Veolia relève son prix pour acheter Suez, malgré la "pilule empoisonnée" qui lui est imposée

Le groupe Veolia a décidé de revoir à la hausse le prix offert à Engie pour acheter ses parts dans son concurrent Suez, "confiant" de pouvoir mener à bien son OPA en dépit du barrage juridique que son vieux rival lui oppose.

Engie, qui vend ses actions dans Suez pour se recentrer sur son secteur de l'énergie, devait réunir vendredi soir ses administrateurs. Mais il ne devrait pas y avoir de décision immédiatement, puisque le conseil d'administration a été transformé au dernier moment en simple réunion de travail à distance, a-t-on appris de sources proches du dossier.

Les administrateurs devaient en tout cas prendre connaissance de l'offre "améliorée" présentée par Veolia, le leader mondial du traitement de l'eau et des déchets qui veut réaliser le vieux rêve de fusion avec Suez.

"Je vais améliorer mon prix", a indiqué vendredi à des journalistes le PDG de Veolia Antoine Frérot, qui avait proposé fin août 2,9 milliards d'euros (15,50 euros par action) à Engie pour ses 29,9% de parts dans Suez.

Le patron du groupe, qui a donné à Engie jusqu'au 30 septembre pour répondre, insiste sur les améliorations apportées aussi en termes de garanties sociales, avec un courrier formalisant ses engagements en matière de préservation de tous les emplois avec leurs avantages sociaux.

Si Engie accepte, Veolia compte déposer quelques jours plus tard une "intention d'OPA" à l'adresse des autres actionnaires de Suez. Il espère accomplir l'opération dans un délai de 12 à 18 mois, le temps d'obtenir l'aval des autorités de la concurrence en France et à Bruxelles.

Son projet, qui inclut la cession des activités Eau France de Suez pour respecter la législation anti-trust, a cependant une épine dans le pied depuis que Suez a placé mercredi cette branche sous le chapeau d'une fondation destinée à la rendre incessible.

"Cette pilule empoisonnée est handicapante pour le projet que je porte et tant qu'elle ne sera pas désamorcée, elle ne le rend pas possible", a admis M. Frérot. Mais "je n'ai pas dit que c'était imparable", a-t-il ajouté, relevant que "les juristes travaillent".

L'idée est de "trouver la parade pour désamorcer la fondation dans les 18 mois. (...) Toutes les voies sont possibles, je n'ai pas la réponse précise à cette question. Mais je peux vous dire que je suis acheteur des 29,9% dans ces circonstances, j'ai suffisamment de confiance pour les acheter", a martelé le PDG.

- Desserrer l'étau -

Il a aussi indiqué qu'il ne céderait pas la branche Eau France de Veolia, au lieu de celle de Suez. "Parce que ce n'est pas mon projet, donc c'est comme ça".

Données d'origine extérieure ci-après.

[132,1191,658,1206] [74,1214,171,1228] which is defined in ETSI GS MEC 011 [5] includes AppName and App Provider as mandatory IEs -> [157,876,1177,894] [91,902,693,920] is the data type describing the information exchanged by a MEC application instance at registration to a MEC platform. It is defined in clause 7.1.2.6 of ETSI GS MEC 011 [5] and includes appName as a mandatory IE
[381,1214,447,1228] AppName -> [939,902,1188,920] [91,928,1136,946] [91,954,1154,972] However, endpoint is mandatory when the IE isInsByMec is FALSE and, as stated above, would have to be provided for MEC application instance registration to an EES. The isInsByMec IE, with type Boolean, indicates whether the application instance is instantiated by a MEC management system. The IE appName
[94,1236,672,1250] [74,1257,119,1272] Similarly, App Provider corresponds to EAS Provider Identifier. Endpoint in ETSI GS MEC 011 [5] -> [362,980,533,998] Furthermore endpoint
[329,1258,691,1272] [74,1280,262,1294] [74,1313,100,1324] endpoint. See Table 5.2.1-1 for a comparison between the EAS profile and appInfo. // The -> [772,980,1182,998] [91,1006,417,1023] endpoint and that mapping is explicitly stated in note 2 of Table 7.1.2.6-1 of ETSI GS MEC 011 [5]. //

La direction de Suez s'oppose au projet de fusion, selon elle "aberrant" d'un point de vue économique et social et "funeste pour la France". Elle demande quelques semaines pour monter un plan avec des investisseurs alternatifs.

Pour desserrer l'étau, le conseil d'administration a donc approuvé la création d'une fondation, de droit néerlandais, composée de trois administrateurs et dotée d'un droit de regard sur la cession de l'Eau France, grâce au transfert d'une seule action.

Une façon pour Suez de s'imposer dans la discussion sur le sort de son actionnariat, et de préserver l'Eau, coeur de son métier, argumente son président Philippe Varin.

Les juristes de Suez mettent en avant la protection de "l'intérêt social", prévue par la loi Pacte.

Ce type de barrage n'est pas une première puisqu'en 2006, le sidérurgiste Arcelor, alors convoité par Mittal Steel, avait placé une filiale canadienne stratégique sous la protection d'une fondation néerlandaise pour éviter sa cession.

Mais la fondation d'Arcelor "avait été décidée en assemblée générale", objecte le PDG de Veolia, pour qui l'initiative de Suez "témoigne du fait que (celui-ci) n'a pas de contre-projet".

Vendredi soir, les administrateurs d'Engie, qui avaient invité Suez à présenter une contre-offre, devaient de fait se pencher sur un seul projet lors de leur réunion de travail, dans l'immédiat.

L'entreprise dispose encore de cinq jours pour discuter de l'offre de Veolia. Un conseil d'administration ordinaire est d'ores et déjà prévu mercredi après-midi.